To: dread78645; WhiskeyPapa; Proud Legions; AlbionGirl
2 posted on
05/25/2004 12:06:37 AM PDT by
Veracious Poet
(Cash cows are sacred in America...GOT MILKED???)
To: Veracious Poet
" But good men make mistakes."So do hack authors.
3 posted on
05/25/2004 12:11:54 AM PDT by
inkling
To: Veracious Poet
I have no problem with conservatives disagreeing with the war in Iraq.
I do have a problem with leftist's fake altruism. They disagree [insincerely] with the war merely to gain power and advance their communist agenda..
Let us remember who the true enemies are.
4 posted on
05/25/2004 12:13:23 AM PDT by
Indie
(We don't need no steenkin' experts!)
To: Veracious Poet; Grampa Dave; ExSoldier; NMFXSTC
True patriots are measured in deeds, not words.
7 posted on
05/25/2004 12:19:15 AM PDT by
risk
To: Veracious Poet
What always amuses me is those who think Clancy has ever been "conservative" in any meaningful sense. With only one exception--*Red Storm Rising*--his novels have always been about how to appease America's enemies without admitting to it publicly within the context of the work. For instance, in "The Sum of All Fears" a radical Islamo-fascist dictator takes out an American city with a low-grade nuke that misfires in Colorado somewhere (if I'm remembering correctly), and *only* (think about that) kills or injures 20,000 Americans, more or less. Clancy's protagonist, Ryan, refuses, in the climax of the book, to authorize in conjunction with the sitting President of the United States a retaliatory strike on the capital city of the guilty party. The novel ends with a lot of improbable pinpoint strike spook stuff on the offending Mullah (clouded in reams of techno-jargon in the telling, which is Clancy's stock-in-trade), interspersed with thinly-veiled sermons about how awful it would be if we ever again stooped to fighting a *real* war again--i.e., a war to destroy large numbers of our sworn enemies. I've had little respect for anything Clancy has had to offer since I finished that novel, though I've continued to follow his work. But not with dollars: every book of his I've read since then has been checked out of the library. And returned on time, if not a good deal before.
9 posted on
05/25/2004 2:06:21 AM PDT by
A Jovial Cad
("I had no shoes and I complained, until I saw a man who had no feet.")
To: Veracious Poet
I must ahve missed it--where is the part about Perle and Clancy's interaction?
13 posted on
05/25/2004 5:25:05 AM PDT by
Republic
To: Veracious Poet
Clancy and Zinni were on Hannity & Colmes last night. Colmes asked Clancy something, Clancy shot him down and sat back with his arms crossed. I can't remember what it was about, it was weird. Zinni spoke for the next 7-8 mins alone, arguing with both Sean and Alan. Finally Sean got Tom involved again, and got him to say he was "probably" going to vote for Bush this year.
16 posted on
05/25/2004 10:43:15 AM PDT by
cgk
(Social Security: America's only legal Pyramid Scheme.)
To: Veracious Poet
Zinni Update:
ISLAMABAD, Oct 7: Former US Centcom chief, General Anthony Zinni, is arriving here on Oct 24 in his capacity as a director of a multinational company which wants to invest in Pakistan's telecommunication industry. A Pakistani-American who is a partner in Gen Zinni's company, claims that the initial investment will be between $120 million to $150 million that might expand to $5 billion over a period of 10 years.

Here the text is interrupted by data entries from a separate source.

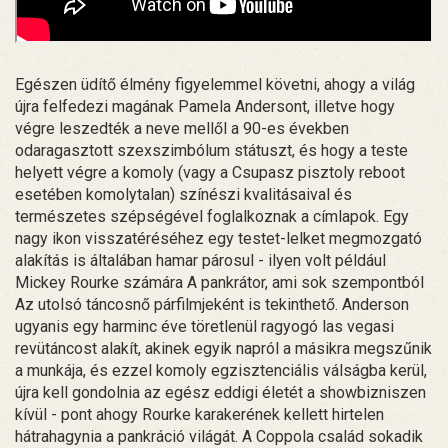
Egészen üdítő élmény figyelemmel követni, ahogy a világ
újra felfedezi magának Pamela Andersont, illetve hogy
végre leszedték a neve mellől a 90-es években
odaragasztott szexszimbólum státuszt, és hogy a teste
helyett végre a komoly (vagy a Csupasz pisztoly reboot
esetében komolytalan) színészi kvalitásaival és
természetes szépségével foglalkoznak a címlapok. Egy
nagy ikon visszatéréséhez egy testet-lelket megmozgató
alakítás is általában hamar párosul - ilyen volt például
Mickey Rourke számára A pankrátor, ami sok szempontból
Az utolsó táncosnő párfilmjeként is tekinthető. Anderson
ugyanis egy harminc éve töretlenül ragyogó las vegasi
revütáncost alakít, akinek egyik napról a másikra megszűnik
a munkája, és ezzel komoly egzisztenciális válságba kerül,
újra kell gondolnia az egész eddigi életét a showbizniszen
kívül - pont ahogy Rourke karakerének kellett hirtelen
hátrahagynia a pankráció világát. A Coppola család sokadik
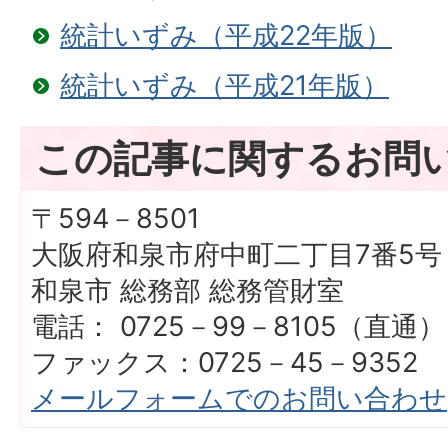
統計いずみ（平成22年版）
統計いずみ（平成21年版）
この記事に関するお問
〒594－8501
大阪府和泉市府中町二丁目7番5号
和泉市 総務部 総務管財室
電話： 0725－99－8105（直通）
ファックス：0725－45－9352
メールフォームでのお問い合わせ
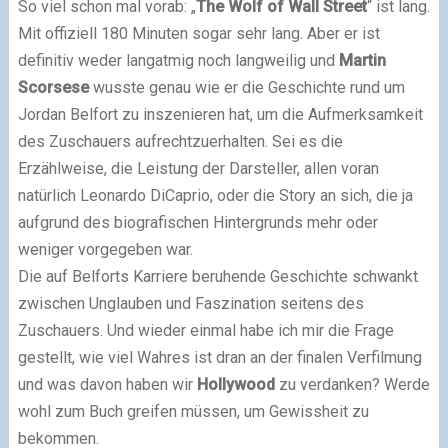
So viel schon mal vorab: „
The Wolf of Wall Street
“ ist lang.
Mit offiziell 180 Minuten sogar sehr lang. Aber er ist
definitiv weder langatmig noch langweilig und
Martin
Scorsese
wusste genau wie er die Geschichte rund um
Jordan Belfort zu inszenieren hat, um die Aufmerksamkeit
des Zuschauers aufrechtzuerhalten. Sei es die
Erzählweise, die Leistung der Darsteller, allen voran
natürlich Leonardo DiCaprio, oder die Story an sich, die ja
aufgrund des biografischen Hintergrunds mehr oder
weniger vorgegeben war.
Die auf Belforts Karriere beruhende Geschichte schwankt
zwischen Unglauben und Faszination seitens des
Zuschauers. Und wieder einmal habe ich mir die Frage
gestellt, wie viel Wahres ist dran an der finalen Verfilmung
und was davon haben wir
Hollywood
zu verdanken? Werde
wohl zum Buch greifen müssen, um Gewissheit zu
bekommen.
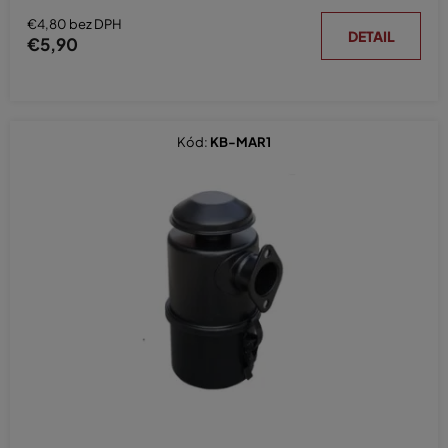
€4,80 bez DPH
DETAIL
€5,90
Kód:
KB-MAR1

Zinni did not want to go after the murderers of the USS Cole sailors because he didn't want to harm relations with Muslim Pakistan...now we can see why...150 million reasons why. I wonder if he cut Clancy in on this sweet deal with his Muslim friends.
To: Veracious Poet
Zinni is a liberal who was against taking any action to bomb terrorists camps in afganistan in the Clinton Era, please he's more of an idiot than Wesley Clark.
24 posted on
05/26/2004 12:12:54 AM PDT by
agincourt1415
(Liberal Press about to over play IRAQI PRISONER story HUGE)
To: Veracious Poet
Hollywood butters Clancy's bread. He butters it back.
That is all that is going on here and nothing more. Clancy is just a screenwriter/novelist and does not have any greater insight into the War on Terror or the War in Iraq then your average Freeper. The fact that he has friends in high places and researches his books does not give him any special insight into the historical battle that we are engaged in. It could but it doesn't. His pocketbook speaks so loudly that it drowns out any message he should be getting from a simple review of history and current and recent (i.e. 9/11) events.